My voice breaks on the last word, and I lose it a little, a tear slipping out and rolling down my cheek. Asher reaches up, his hand cupping my face as his thumb swipes away the tear. His own eyes are glassy as he starts to talk, his hand never leaving my face.

“Juliette, you are my favorite everything. You knocked the breath from my lungs the first time I saw you. I only had to hear your voice to start falling for you, and I have fallen more every single day since then. I want to go to sleep with you every night and wake up next to you every morning. I want to make you lattes and buy you all the peppermint Hershey Kisses you can eat and sit outside during perfect snowfalls and make you breakfast before you go to work. I want to watch you slay all the dragons and then come home at night where it’s just you and me and this life I love so fucking much. I want to hear all your secrets and tell you mine, and I want us to always be safe with each other. You are my whole world, Juliette. I will love you every second of my life and on into eternity because a love this big can’t be anything except for forever.”
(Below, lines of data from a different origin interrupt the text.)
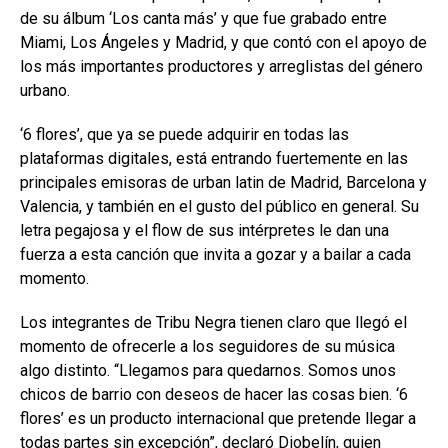
de su álbum ‘Los canta más’ y que fue grabado entre
Miami, Los Ángeles y Madrid, y que contó con el apoyo de
los más importantes productores y arreglistas del género
urbano.
‘6 flores’, que ya se puede adquirir en todas las
plataformas digitales, está entrando fuertemente en las
principales emisoras de urban latin de Madrid, Barcelona y
Valencia, y también en el gusto del público en general. Su
letra pegajosa y el flow de sus intérpretes le dan una
fuerza a esta canción que invita a gozar y a bailar a cada
momento.
Los integrantes de Tribu Negra tienen claro que llegó el
momento de ofrecerle a los seguidores de su música
algo distinto. “Llegamos para quedarnos. Somos unos
chicos de barrio con deseos de hacer las cosas bien. ‘6
flores’ es un producto internacional que pretende llegar a
todas partes sin excepción”, declaró Diobelín, quien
My tears are falling freely now, and so are Asher’s. But somehow, even though everything else is a blur, I see him clearly. I am focused so intently on Asher that I barely notice the rest of the ceremony. Ben says things, and we say I do, and we slip rings on each other’s fingers, and our eyes stay locked the entire time. And when it’s over, Asher kisses me so thoroughly and deeply that my head spins and everyone bursts into applause, but I don’t hear any of it. All I hear is Asher’s voice in my ear as his arms wrap around me and hold me tight against him like we are the only two people in the world because in this moment, we are.

“I love you, Juliette. Forever, okay?”

“I love you, too, Hot Shot. Forever.”